Le lecteur débarque en effet très rapidement dans l’univers de cette école si particulière, et on n’a pas le temps de comprendre tout ce qui se passe. Alors qu’on essaie péniblement de comprendre ce qui lie les deux protagonistes, voici qu’un robot géant débarque dans l’établissement, mais les choses s’enchaînent sans poser trop de gravité. A lancer son récit dans toutes les directions, et à trop vouloir en faire, l’ensemble devient incompréhensible et indigeste ! On peut certes rapprocher cette pagaille permanente à l’ambiance légère et humoristique que cherche à créer l’auteur. Le problème, c’est quand les scènes prétendues comiques ne sont basées essentiellement que sur un fond ecchi assez malsain, surtout au vu de l’âge des personnages ! Jeunes filles dénudées, qui se font tripoter,… le tout dans la joie et la bonne humeur ! Un ton totalement inapproprié et qui risque de passer très mal pour le lectorat français. On sent ensuite que Oiwa a essayé de se raccrocher aux branches en développant un peu plus son contenu, avec des explications sur les Tsukumo, ou en présentant quelques personnages qui auraient enrichi l’univers… Mais il est déjà trop tard, et devant le sombre avenir qu’aurait peu avoir la série, l’auteur abandonne, en essayant de sauver les meubles en proposant une fin bâclée.

Le trait de l’auteur reste égal à lui-même, dans la même veine que celui de Bienvenue dans la NHK. Un dessin assez clair, jouant parfaitement des contrastes, bien qu’un peu classique et statique, et des décors assez pauvres. Cependant, c’est là l’occasion de voir le dessinateur à l’œuvre dans les scènes d’actions, mais malheureusement cela reste à l’image du titre : fouillis et très peu compréhensible. Il reste toutefois un design assez intéressant des Tsukumo, porté par un graphisme plutôt moderne.
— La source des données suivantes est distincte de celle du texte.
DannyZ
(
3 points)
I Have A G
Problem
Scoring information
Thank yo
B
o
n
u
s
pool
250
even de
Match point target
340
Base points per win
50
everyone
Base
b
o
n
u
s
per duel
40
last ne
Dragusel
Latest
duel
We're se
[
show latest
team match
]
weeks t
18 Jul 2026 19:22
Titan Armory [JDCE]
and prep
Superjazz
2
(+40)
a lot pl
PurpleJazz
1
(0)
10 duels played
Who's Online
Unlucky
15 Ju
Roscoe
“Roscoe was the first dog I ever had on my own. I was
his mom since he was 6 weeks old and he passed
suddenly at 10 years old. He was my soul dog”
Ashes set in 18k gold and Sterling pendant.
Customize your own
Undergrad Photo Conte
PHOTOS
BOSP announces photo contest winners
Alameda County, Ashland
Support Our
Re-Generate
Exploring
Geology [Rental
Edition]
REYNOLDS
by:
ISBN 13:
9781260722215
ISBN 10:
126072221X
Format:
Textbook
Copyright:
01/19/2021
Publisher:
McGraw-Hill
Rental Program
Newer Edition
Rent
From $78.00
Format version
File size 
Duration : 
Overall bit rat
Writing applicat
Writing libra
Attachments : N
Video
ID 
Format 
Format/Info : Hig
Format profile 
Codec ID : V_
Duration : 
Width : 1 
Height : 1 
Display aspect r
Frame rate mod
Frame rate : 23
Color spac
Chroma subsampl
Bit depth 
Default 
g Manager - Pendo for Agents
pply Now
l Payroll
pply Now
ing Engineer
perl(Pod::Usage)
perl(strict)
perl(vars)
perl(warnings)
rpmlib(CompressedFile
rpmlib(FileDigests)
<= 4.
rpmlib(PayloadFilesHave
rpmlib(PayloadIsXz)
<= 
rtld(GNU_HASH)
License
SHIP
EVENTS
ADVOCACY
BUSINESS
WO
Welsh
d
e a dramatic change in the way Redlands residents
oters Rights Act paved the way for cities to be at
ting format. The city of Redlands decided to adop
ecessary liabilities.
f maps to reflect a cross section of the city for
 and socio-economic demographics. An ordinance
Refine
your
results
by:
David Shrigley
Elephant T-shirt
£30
Il faut donc voir ce one-shot comme un essai, certes raté, de l’auteur, qui nous ayant habitué à des adaptations (assez controversées) de scénarios existants, tente ici de nous proposer une histoire purement originale. Mais la maitrise n’est vraiment pas au rendez-vous, et ce manga reste très dispensable, même pour les quelques fans de l’auteur.